5 Best Last Minute Tax Saving Investment Options

tax saving

FY 2016-17 is about to over. We are left with only 4 days. Hopefully, you are feeling relax after completing tax saving exercise. Well, how prudently it is done is a debatable topic. However, if you have not yet completed your tax saving exercise and looking for last minute tax saving investment options you are at right place. In this post, I will be sharing 5 best Last minute tax saving investment options.

Everyone hate taxes. But the fact is there is no escape from it. Sooner or later you need to do tax planning. The more you delay, the more painful it gets. Let’s take one hypothetical example. Mr.X is particular about tax planning and investment.  He starts tax planning with the beginning of every financial year and invest Rs. 50,000 in PPF on very first day of April month.  On the other end, Mr.Y is last minute tax planner and he invests Rs.50,000 in PPF in every March. The story continues till 15 years of PPF maturity. At the maturity, Mr.X will get 14.66 Lakh and Mr.Y will get Rs.13.57 Lakh. (Assuming a return of 8% p.a). So, clearly Mr.X efficient tax planner will be a winner.

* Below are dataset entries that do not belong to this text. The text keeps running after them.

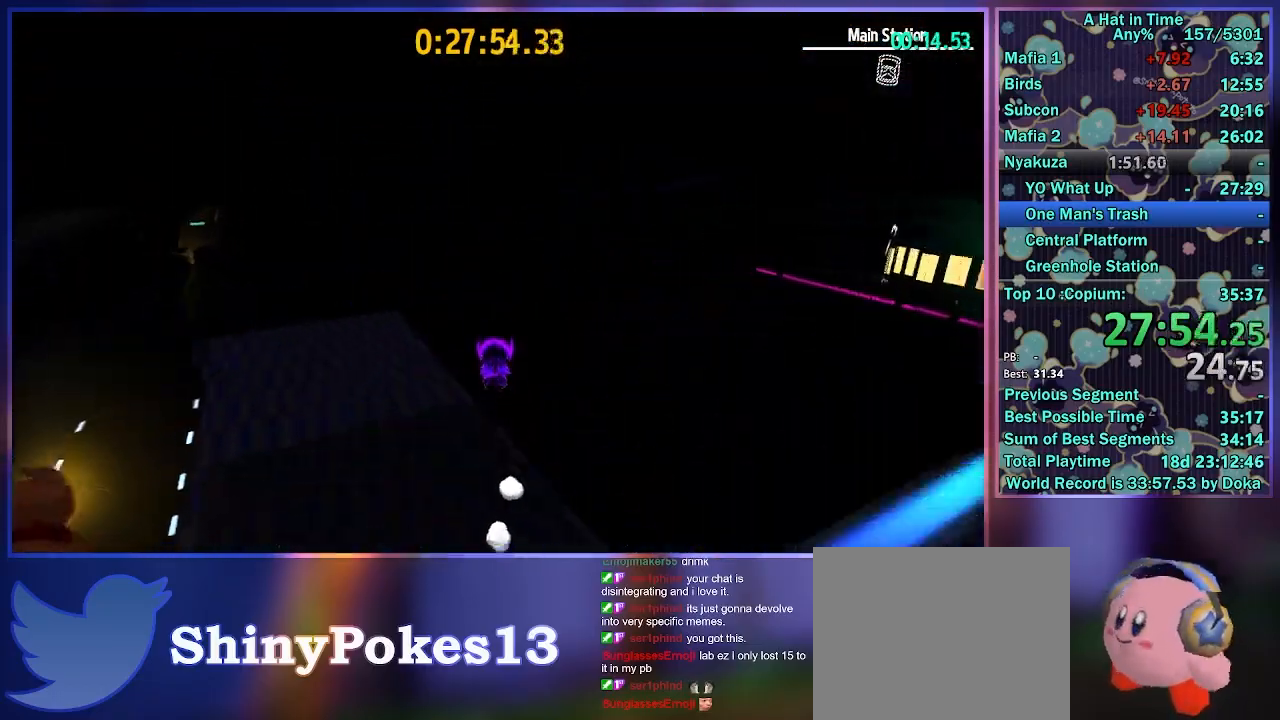
Gameplay with a controller (Xbox layout); each line is a JSON object with the inputs held at the frame after it. "button_events" lists button changes between this image and that frame as [ms after this image, input, new state], when the widget could be followed in between (sticks are given only as held states). Not read: L3 R3.
{"buttons": ["L2"], "left_stick": "up", "right_stick": "center", "button_events": []}
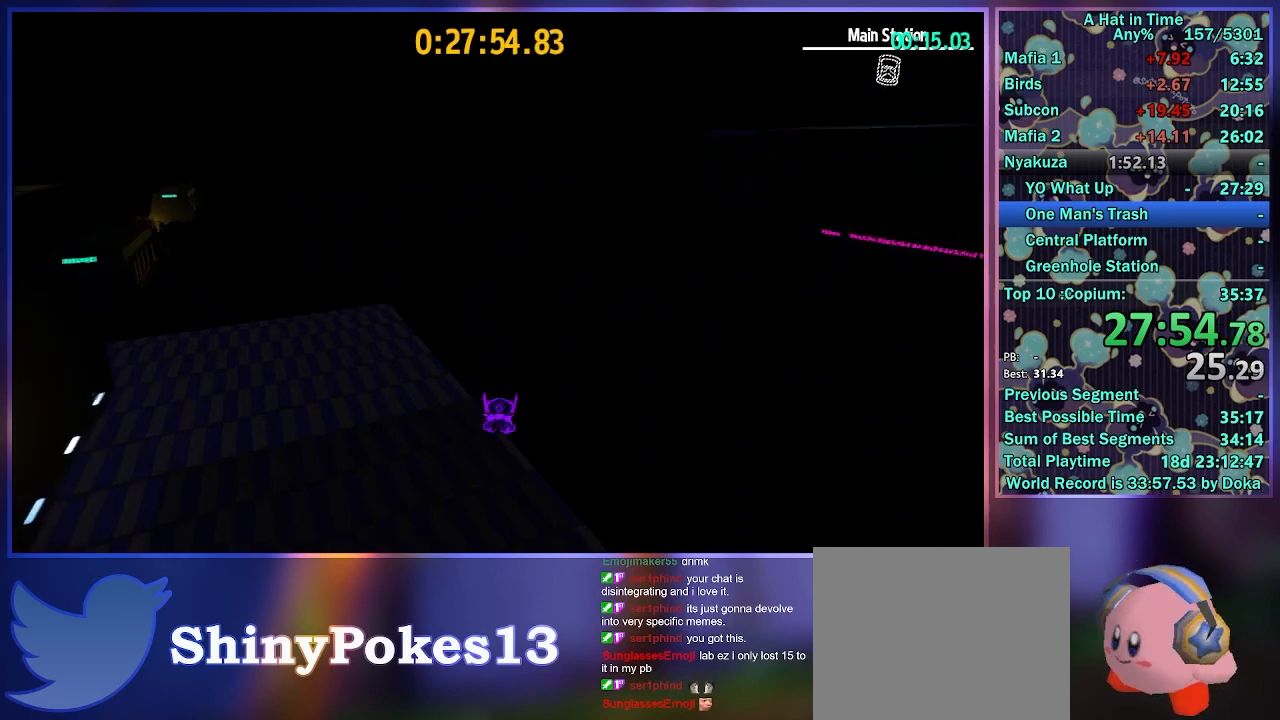
{"buttons": ["L2"], "left_stick": "up", "right_stick": "center", "button_events": []}
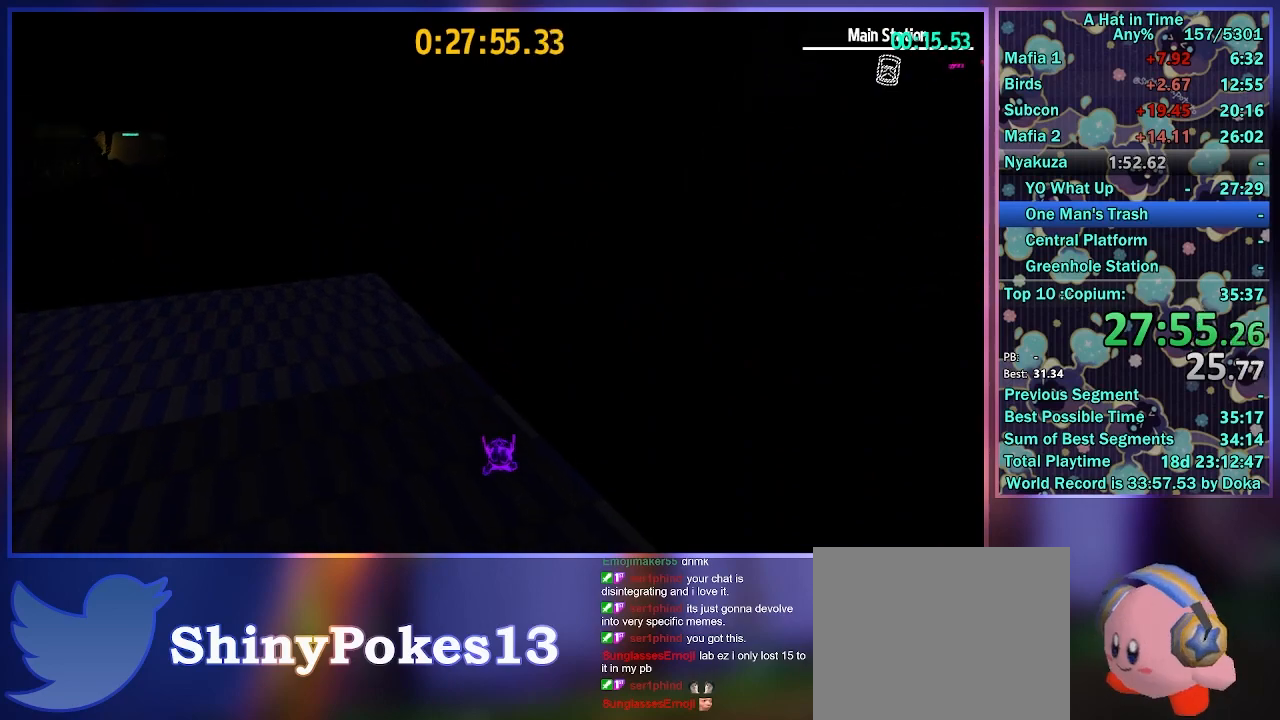
{"buttons": ["L2"], "left_stick": "up", "right_stick": "center", "button_events": []}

Also Read – How Salaried Person can maximise tax saving?

Learning from above example is one should start tax planning at the beginning. Never the less, if you have missed the train this year and not willing to believe on attractive tax saving advertisement and convincing sales pitch of the agents. Here are 5 Best Last minute tax saving investment options.

5 Best Last Minute Tax Saving Investment Options


ELSS is one of the best tax saving investment option with shorter lock-in period and 100% tax exemption. The full name of ELSS is equity link saving scheme. ELSS is equity based tax saving mutual funds. The investment in ELSS is very easy.

Find out a best suitable ELSS tax saving scheme and invest in the scheme via fund house website or registered mutual fund agent/distributor. Chose the fund wisely look at historical return and rating given by CRISIL. Carry out good research before investing in ELSS.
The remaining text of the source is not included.